Barcode technology and tracking software have given entomologists another tool to deploy. After scanning the code on a particular trap or monitoring station, the program poses a series of questions, and the technician provides the requested feedback. The programs also allow technicians to map where light traps and other monitoring and capture devices are positioned throughout the facility.

“Tremendous amounts of data are collected, and the computer does the number crunching,” IFC’s Heath explains. “Those systems have been invaluable for identifying problems areas, where structural repairs are needed, and hot spots of activity.”
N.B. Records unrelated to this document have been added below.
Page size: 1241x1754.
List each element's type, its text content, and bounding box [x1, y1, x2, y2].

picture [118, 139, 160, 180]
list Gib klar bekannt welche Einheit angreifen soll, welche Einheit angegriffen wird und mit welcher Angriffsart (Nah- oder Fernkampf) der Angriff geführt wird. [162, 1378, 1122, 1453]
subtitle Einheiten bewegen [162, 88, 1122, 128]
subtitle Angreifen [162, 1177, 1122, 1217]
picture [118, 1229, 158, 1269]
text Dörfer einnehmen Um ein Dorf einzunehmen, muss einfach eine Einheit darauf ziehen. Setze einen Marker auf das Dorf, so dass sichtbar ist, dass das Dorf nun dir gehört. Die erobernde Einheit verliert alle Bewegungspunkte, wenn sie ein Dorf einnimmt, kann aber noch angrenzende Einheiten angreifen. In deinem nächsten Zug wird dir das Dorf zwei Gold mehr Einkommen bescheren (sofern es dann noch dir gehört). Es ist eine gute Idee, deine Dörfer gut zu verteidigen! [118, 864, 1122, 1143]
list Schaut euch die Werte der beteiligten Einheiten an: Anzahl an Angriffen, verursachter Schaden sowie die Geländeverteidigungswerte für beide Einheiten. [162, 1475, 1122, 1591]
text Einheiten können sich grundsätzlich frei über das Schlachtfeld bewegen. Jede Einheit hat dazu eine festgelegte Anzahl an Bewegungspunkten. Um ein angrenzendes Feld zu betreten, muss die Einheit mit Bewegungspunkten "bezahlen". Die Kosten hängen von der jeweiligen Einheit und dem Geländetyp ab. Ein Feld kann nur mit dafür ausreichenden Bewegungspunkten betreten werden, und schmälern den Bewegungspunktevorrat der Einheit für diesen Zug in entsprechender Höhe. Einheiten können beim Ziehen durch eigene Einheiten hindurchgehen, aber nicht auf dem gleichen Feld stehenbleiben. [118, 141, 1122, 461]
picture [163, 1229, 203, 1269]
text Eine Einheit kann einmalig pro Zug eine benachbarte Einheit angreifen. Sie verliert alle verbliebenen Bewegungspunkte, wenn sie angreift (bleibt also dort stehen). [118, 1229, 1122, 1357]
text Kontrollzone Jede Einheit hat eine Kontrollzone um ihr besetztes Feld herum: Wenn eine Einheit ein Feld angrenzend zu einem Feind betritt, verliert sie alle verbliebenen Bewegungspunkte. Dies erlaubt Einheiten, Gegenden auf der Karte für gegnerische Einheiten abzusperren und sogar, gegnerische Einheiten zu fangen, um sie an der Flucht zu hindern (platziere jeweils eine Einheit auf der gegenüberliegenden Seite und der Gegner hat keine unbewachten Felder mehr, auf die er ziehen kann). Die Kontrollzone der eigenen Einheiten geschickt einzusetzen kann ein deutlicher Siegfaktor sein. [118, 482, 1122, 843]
Thermal imaging with infrared cameras and even X-ray is occasionally used to expose hiding places inside wall cavities and other out-of-sight areas, though hardware cost limits their use. Rentokil rolled out a high-tech mousetrap called RADAR, which euthanizes rodents with CO2 gas, but it has only been deployed in pharmaceutical facilities, banks and medical offices, according to Matthew Lawless, technical innovation manager. An enhancement called PestConnect provides electronic messaging when the trap is activated, but that service currently is only available in the UK.

Portable heaters that gradually raise the temperature to 120-150° F in isolated areas of a facility to dehydrate and kill insects are alternatives to centralized systems that attempted to heat the entire plant. Instead of chemical fumigants, heat treatment is an excellent option, suggests RK Pest Management’s Kammerling, as is “frozen snow.” Pellets of frozen CO2 are injected into cracks and crevices, resulting in a similar outcome to heat.
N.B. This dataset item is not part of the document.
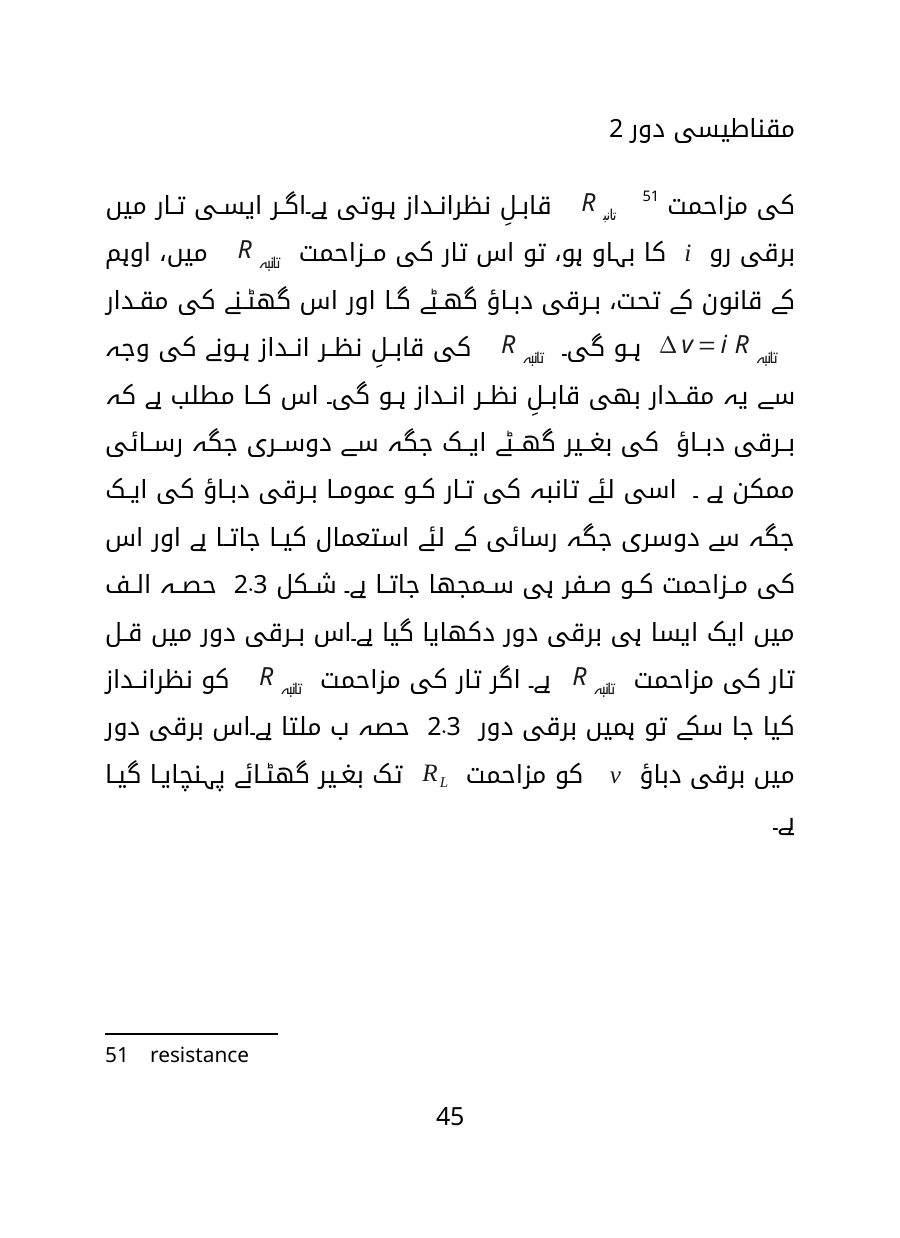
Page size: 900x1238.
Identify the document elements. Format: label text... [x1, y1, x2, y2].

text برقی دور میں برقی دباؤ کی وجہ سے برقی رو پیدا ہوتا ہے۔ تانبہ کی موصلیت ہے جہاں موصلیت کی اکائی ہے۔لہٰذا تانبہ کی بنی تار کی مزاحمت قابلِ نظرانداز ہوتی ہے۔اگر ایسی تار میں برقی روکا بہاو ہو، تو اس تار کی مزاحمت میں، اوہم کے قانون کے تحت، برقی دباؤ گھٹے گا اور اس گھٹنے کی مقدارہو گی۔ کی قابلِ نظر انداز ہونے کی وجہ سے یہ مقدار بھی قابلِ نظر انداز ہو گی۔ اس کا مطلب ہے کہ برقی دباؤ کی بغیر گھٹے ایک جگہ سے دوسری جگہ رسائی ممکن ہے ۔ اسی لئے تانبہ کی تار کو عموما برقی دباؤ کی ایک جگہ سے دوسری جگہ رسائی کے لئے استعمال کیا جاتا ہے اور اس کی مزاحمت کو صفر ہی سمجھا جاتا ہے۔ شکل 2.3 حصہ الف میں ایک ایسا ہی برقی دور دکھایا گیا ہے۔اس برقی دور میں قل تار کی مزاحمتہے۔ اگر تار کی مزاحمت کو نظرانداز کیا جا سکے تو ہمیں برقی دور 2.3 حصہ ب ملتا ہے۔اس برقی دور میں برقی دباؤ کو مزاحمتتک بغیر گھٹائے پہنچایا گیا ہے۔ [105, 182, 795, 846]
text resistance [105, 1040, 795, 1068]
Borrowing a technique used to inspect sanitary lines, pest managers are snaking miniature cameras into lines and wall cavities to spot cracks that afford an entry point to the facility. Vacuum pumps are sometimes used to evacuate oxygen in tent-like pouches holding pallet-loads of incoming materials. “That hasn’t taken off, but a few people in the organic industry are using it,” Phillips reports.

“There’s a lot of good technology,” Kammerling summarizes, “but it all comes down to the inspection.”
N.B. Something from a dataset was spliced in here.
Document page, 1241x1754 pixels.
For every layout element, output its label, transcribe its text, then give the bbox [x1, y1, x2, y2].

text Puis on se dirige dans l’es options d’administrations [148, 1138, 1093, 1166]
The polar vortex that sent shivers through the eastern half of the country this winter had entomologists cheering, given the cold’s inhibiting effect on pests. Still, when warmer weather returns, stink bugs, crazy ants and psocids will be on the march, and pest managers will have to document what preventive steps they’ve taken and adjustments they’ve made to keep them away from the nation’s food supply.

“Every year is different,” reflects Heath, and the methods of control, licensing requirements and regulatory oversight are changing, as well. The good news is the science is advancing, and fewer pests are taste-testing raw food, even as the use of pesticides recedes.